» **Exercise description**
Extract the passage from the report on Oviedo's return to the first division word for word, starting at "In his first" and ending at "place going wild.".

» **Text provided**
** begin **
In his first season Oviedo made it to the playoff final, where they were defeated by Espanyol. That, everyone assumed, was that. But he wasn't going to leave this way. This year a Cazorla free-kick against Almería took them to the playoff final. He missed the first leg in Miranda, watching frustrated from a glass fronted press cabin with a knock on his knee as Oviedo lost 1-0. Against Mirandés in the second leg on Saturday night, when Mirandés took the lead again, he took control. When Oviedo got a penalty just before half-time, he took the ball, kissed it and scored, the place going wild.
Ilyas Chaira made it 2-1, taking the game into extra time. Then, with Cazorla withdrawn, everything given, Francisco Portillo scored a superb goal that made it 3-1, 3-2 on aggregate. There was magic there too: Portillo has now won promotion from the second division to the first five times. Asked how the experience was, Cazorla said 'nervous', but it had finally happened: 24 years later, Oviedo were back in the first division.
** end **
» **Provided material**
** begin **
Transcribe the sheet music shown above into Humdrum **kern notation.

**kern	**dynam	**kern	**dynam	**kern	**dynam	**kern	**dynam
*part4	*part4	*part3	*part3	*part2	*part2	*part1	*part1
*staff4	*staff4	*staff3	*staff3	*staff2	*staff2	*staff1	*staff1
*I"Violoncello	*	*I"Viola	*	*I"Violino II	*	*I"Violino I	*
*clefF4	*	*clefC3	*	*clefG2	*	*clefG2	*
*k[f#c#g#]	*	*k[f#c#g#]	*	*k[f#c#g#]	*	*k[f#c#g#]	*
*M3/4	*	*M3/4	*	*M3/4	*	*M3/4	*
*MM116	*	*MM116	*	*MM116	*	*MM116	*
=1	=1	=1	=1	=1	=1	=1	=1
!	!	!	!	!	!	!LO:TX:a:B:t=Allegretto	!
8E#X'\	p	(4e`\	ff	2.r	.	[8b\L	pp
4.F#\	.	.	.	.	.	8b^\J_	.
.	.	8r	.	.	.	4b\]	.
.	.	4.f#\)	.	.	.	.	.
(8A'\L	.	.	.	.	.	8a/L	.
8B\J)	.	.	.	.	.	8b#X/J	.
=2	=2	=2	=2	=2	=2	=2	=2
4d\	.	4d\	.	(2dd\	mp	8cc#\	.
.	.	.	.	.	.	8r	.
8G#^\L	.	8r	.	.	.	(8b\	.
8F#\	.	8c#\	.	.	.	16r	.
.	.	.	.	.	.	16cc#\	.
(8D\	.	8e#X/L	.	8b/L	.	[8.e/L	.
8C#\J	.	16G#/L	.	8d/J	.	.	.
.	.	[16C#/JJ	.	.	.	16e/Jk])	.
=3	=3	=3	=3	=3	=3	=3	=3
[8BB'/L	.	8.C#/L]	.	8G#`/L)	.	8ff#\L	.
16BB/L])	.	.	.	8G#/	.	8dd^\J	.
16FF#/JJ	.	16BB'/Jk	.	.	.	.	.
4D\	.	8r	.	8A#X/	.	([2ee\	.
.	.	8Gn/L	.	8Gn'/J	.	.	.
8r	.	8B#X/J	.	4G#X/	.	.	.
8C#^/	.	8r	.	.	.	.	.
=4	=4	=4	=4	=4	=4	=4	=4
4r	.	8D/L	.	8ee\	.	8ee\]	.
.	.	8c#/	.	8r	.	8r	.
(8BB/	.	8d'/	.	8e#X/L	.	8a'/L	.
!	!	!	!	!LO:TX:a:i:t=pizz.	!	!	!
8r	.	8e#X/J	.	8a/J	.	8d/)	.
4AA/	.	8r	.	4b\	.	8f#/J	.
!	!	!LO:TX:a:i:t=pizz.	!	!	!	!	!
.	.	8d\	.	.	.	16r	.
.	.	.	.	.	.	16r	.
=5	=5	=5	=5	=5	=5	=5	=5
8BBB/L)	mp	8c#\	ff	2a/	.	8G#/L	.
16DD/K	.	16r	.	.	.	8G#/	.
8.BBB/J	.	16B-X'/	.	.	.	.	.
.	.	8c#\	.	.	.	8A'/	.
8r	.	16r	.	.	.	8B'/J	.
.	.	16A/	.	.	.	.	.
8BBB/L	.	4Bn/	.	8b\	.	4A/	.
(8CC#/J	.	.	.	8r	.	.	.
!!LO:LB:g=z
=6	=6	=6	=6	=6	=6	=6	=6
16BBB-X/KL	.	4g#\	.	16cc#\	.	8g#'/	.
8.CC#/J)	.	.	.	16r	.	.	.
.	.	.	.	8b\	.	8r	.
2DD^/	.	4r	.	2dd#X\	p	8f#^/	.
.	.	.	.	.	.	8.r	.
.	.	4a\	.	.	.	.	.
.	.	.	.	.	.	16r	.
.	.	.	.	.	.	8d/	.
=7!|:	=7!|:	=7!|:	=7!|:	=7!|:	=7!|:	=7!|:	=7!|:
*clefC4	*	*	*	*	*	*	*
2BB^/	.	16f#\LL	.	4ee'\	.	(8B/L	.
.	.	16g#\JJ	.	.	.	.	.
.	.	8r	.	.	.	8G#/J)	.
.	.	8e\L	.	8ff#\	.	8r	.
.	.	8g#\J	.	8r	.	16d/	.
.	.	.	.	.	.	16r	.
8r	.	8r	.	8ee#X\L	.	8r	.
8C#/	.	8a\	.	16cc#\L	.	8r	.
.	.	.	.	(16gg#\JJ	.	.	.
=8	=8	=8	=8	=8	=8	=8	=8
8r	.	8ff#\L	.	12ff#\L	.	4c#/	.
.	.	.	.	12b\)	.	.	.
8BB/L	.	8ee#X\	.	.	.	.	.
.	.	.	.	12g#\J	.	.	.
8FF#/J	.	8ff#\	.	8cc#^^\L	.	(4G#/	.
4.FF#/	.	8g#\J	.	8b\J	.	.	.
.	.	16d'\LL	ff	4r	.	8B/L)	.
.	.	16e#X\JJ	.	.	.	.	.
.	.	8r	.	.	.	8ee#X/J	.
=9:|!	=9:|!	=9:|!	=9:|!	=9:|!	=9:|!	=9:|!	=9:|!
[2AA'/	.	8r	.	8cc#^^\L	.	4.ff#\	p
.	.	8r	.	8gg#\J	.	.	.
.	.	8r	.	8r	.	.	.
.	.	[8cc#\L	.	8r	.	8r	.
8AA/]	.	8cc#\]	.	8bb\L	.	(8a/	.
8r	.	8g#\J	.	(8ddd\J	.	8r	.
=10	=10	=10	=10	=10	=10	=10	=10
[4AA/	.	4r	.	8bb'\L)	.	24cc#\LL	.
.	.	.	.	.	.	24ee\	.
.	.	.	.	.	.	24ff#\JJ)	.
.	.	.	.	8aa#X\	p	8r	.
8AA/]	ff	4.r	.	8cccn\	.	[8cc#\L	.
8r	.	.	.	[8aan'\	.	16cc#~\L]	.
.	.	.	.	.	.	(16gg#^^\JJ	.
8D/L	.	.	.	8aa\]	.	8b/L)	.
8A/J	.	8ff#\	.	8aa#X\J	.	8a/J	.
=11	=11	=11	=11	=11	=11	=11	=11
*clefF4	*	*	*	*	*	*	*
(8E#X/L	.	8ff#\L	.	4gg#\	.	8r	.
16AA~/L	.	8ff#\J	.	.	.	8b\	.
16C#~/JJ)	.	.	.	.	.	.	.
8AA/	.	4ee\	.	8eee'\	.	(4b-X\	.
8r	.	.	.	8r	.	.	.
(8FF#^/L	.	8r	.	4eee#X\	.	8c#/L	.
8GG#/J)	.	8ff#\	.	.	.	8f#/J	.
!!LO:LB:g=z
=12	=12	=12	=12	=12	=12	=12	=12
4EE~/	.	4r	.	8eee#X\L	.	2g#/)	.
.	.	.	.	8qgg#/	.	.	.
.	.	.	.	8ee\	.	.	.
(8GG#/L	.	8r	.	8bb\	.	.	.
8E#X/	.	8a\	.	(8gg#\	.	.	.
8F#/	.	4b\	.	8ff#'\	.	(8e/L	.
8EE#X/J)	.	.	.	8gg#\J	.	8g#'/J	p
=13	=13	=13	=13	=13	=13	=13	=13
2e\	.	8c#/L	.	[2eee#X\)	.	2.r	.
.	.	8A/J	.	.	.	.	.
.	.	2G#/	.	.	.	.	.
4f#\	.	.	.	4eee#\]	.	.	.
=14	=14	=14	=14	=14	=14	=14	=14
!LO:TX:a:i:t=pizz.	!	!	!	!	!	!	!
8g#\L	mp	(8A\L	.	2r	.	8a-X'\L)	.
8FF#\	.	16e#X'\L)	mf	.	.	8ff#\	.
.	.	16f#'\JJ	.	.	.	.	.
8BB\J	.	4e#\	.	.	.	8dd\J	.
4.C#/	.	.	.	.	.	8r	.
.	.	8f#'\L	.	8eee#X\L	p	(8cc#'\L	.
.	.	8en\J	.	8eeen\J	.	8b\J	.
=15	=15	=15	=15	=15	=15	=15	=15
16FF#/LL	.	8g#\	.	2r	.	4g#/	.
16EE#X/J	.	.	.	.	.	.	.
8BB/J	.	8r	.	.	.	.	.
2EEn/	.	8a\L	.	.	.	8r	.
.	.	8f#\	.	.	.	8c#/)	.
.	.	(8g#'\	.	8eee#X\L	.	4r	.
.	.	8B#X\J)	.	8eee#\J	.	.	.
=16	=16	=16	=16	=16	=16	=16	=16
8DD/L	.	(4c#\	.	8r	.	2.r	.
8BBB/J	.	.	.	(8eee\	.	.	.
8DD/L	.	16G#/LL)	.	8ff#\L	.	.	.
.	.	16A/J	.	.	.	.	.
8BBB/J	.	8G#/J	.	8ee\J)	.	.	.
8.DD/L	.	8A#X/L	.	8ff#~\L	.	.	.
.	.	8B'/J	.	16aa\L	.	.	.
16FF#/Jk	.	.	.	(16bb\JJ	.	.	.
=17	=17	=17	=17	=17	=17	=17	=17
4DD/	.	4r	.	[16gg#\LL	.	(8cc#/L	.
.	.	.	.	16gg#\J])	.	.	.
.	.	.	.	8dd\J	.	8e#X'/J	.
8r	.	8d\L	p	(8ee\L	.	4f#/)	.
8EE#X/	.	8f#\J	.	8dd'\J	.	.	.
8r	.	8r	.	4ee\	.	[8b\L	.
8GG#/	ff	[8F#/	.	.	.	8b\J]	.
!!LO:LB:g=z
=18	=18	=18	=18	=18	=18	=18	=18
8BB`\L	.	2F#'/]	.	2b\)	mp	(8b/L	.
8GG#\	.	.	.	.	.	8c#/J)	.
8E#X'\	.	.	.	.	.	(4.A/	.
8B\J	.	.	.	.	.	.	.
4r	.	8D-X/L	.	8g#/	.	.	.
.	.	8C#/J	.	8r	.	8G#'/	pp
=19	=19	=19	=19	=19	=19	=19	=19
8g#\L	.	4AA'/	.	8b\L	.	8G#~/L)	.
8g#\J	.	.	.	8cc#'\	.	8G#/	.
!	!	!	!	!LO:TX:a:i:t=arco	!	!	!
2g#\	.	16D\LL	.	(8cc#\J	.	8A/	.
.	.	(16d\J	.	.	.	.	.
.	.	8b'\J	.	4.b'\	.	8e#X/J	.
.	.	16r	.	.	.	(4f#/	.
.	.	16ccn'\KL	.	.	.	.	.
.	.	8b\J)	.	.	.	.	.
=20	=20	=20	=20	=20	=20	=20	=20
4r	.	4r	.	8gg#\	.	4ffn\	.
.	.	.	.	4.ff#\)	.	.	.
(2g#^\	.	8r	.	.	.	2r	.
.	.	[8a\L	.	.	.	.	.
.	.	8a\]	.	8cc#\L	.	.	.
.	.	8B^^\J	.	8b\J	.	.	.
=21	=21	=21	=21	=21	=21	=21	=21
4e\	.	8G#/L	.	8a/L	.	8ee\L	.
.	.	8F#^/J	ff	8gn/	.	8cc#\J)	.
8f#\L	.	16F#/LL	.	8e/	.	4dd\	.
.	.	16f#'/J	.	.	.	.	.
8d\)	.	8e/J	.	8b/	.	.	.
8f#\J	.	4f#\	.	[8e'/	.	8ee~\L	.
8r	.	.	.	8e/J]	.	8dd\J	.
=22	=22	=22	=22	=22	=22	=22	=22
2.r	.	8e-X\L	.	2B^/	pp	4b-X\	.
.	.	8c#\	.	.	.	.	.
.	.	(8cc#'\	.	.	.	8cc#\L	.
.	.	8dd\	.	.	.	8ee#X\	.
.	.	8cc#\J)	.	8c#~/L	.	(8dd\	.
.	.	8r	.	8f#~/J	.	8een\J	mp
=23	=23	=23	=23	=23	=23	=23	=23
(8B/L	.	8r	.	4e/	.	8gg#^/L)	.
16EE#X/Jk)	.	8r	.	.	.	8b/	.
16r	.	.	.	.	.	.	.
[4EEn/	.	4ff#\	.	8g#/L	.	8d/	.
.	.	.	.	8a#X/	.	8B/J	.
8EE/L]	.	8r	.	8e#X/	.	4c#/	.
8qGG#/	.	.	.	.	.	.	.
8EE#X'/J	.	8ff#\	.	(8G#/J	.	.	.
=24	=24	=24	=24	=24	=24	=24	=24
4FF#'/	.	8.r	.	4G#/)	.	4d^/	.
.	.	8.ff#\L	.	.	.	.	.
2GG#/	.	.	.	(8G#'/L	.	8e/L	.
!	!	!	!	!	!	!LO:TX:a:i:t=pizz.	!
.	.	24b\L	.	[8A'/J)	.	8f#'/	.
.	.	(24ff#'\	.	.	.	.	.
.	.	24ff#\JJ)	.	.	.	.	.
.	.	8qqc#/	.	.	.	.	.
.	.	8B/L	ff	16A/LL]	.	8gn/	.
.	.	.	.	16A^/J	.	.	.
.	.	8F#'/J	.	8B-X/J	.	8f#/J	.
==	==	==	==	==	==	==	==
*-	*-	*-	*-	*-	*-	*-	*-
** end **
» **The completed task**
In his first season Oviedo made it to the playoff final, where they were defeated by Espanyol. That, everyone assumed, was that. But he wasn't going to leave this way. This year a Cazorla free-kick against Almería took them to the playoff final. He missed the first leg in Miranda, watching frustrated from a glass fronted press cabin with a knock on his knee as Oviedo lost 1-0. Against Mirandés in the second leg on Saturday night, when Mirandés took the lead again, he took control. When Oviedo got a penalty just before half-time, he took the ball, kissed it and scored, the place going wild.